Until we have better vaccines that last longer, offer broader protection against diverse variants or block transmission more effectively, we will need to be on guard. Countries with sufficient resources will make choices about how to deploy them as rapidly as possible, both equitably and collectively. The choices will heavily influence the pace at which the pandemic ends.
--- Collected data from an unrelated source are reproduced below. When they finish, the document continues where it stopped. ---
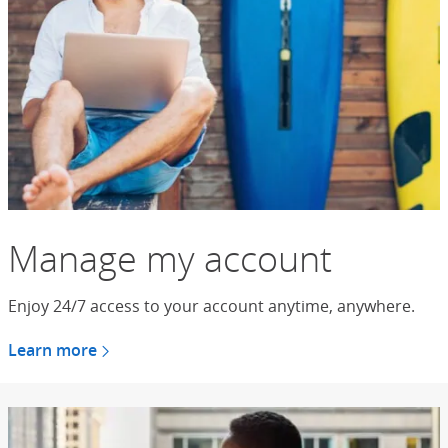
Manage my account
Enjoy 24/7 access to your account anytime, anywhere.
Learn more
about managing your account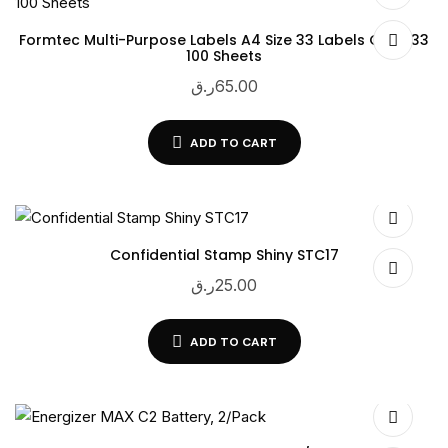
Formtec Multi-Purpose Labels A4 Size 33 Labels GS-1033
100 Sheets
ر.ق
65.00
ADD TO CART
Confidential Stamp Shiny STC17
ر.ق
25.00
ADD TO CART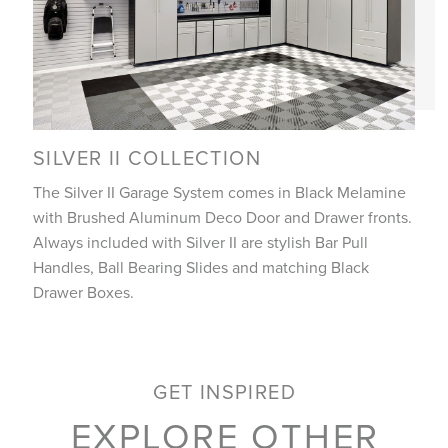
SILVER II COLLECTION
The Silver II Garage System comes in Black Melamine
with Brushed Aluminum Deco Door and Drawer fronts.
Always included with Silver II are stylish Bar Pull
Handles, Ball Bearing Slides and matching Black
Drawer Boxes.
GET INSPIRED
EXPLORE OTHER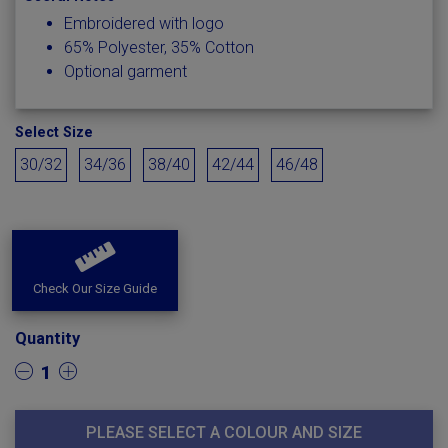
Embroidered with logo
65% Polyester, 35% Cotton
Optional garment
Select Size
30/32
34/36
38/40
42/44
46/48
Check Our Size Guide
Quantity
1
PLEASE SELECT A COLOUR AND SIZE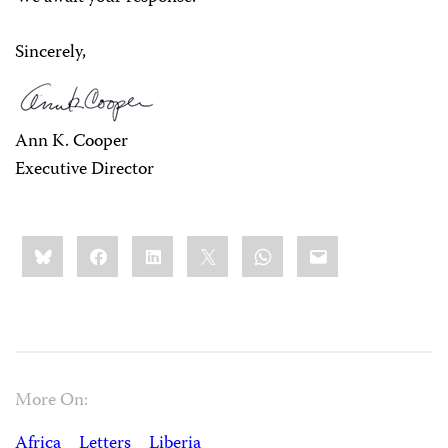
Sincerely,
Ann K. Cooper
Executive Director
Share
Bluesky
Facebook
LinkedIn
X
WhatsApp
Email
this:
More On:
Africa
Letters
Liberia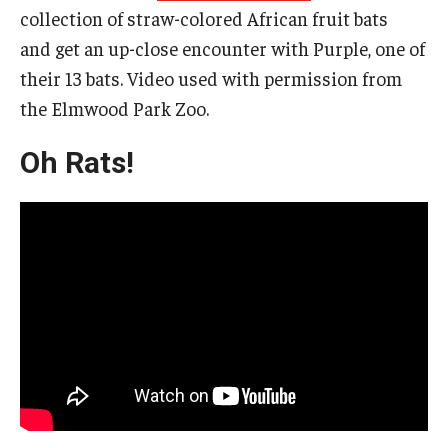
collection of straw-colored African fruit bats
and get an up-close encounter with Purple, one of
their 13 bats. Video used with permission from
the Elmwood Park Zoo.
Oh Rats!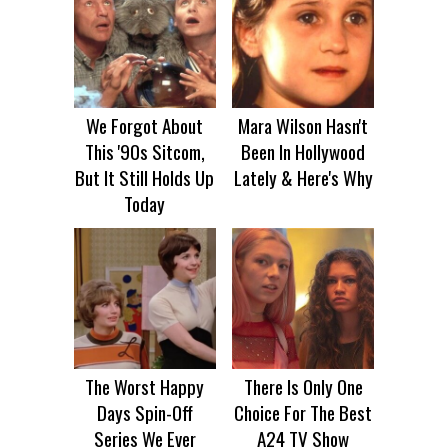
We Forgot About
Mara Wilson Hasn't
This '90s Sitcom,
Been In Hollywood
But It Still Holds Up
Lately & Here's Why
Today
The Worst Happy
There Is Only One
Days Spin-Off
Choice For The Best
Series We Ever
A24 TV Show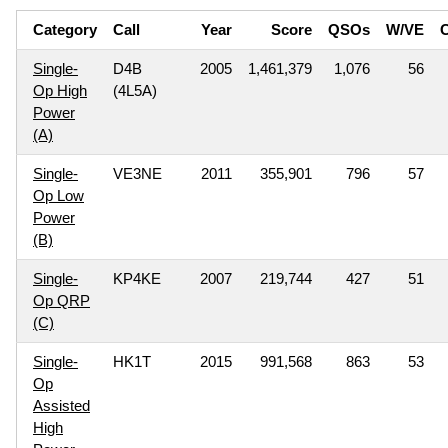
Category
Call
Year
Score
QSOs
W/VE
C
Single-
D4B
2005
1,461,379
1,076
56
Op High
(4L5A)
Power
(A)
Single-
VE3NE
2011
355,901
796
57
Op Low
Power
(B)
Single-
KP4KE
2007
219,744
427
51
Op QRP
(C)
Single-
HK1T
2015
991,568
863
53
Op
Assisted
High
The world needs more resilient, equitable, people-centric systems to get through the current pandemic. Universal health coverage is one of the most effective ways to do that. The global recession caused by the pandemic has had huge implications for access to health services. A new global monitoring report by the World Bank shows that healthcare costs have further pushed more than half a billion people into extreme poverty.

Governments that have invested in a comprehensive people-centric approach to Covid-19 were found to be more effective at withstanding the pandemic shocks. Another key priority in 2022 will be strengthening joint capacity for pandemic prevention, preparedness and response. Pandemics are not ended by a magic bullet but by a combination of essential measures: leader-level commitment, financing, equitable access to global public goods, new legal instruments and a stronger WHO.

By failing to protect poorer countries, we fail to protect ourselves. For every million unnecessary infections, there are another million chances for the virus to mutate. There needs to be international equity with vaccine rollouts. The principles of human rights must be at the heart of worldwide pandemic recovery efforts. Humanity can pull together and achieve great things, guided by solidarity, equity, justice and dignity.

Daniel Tjen is a former surgeon general of the Indonesian Military (TNI).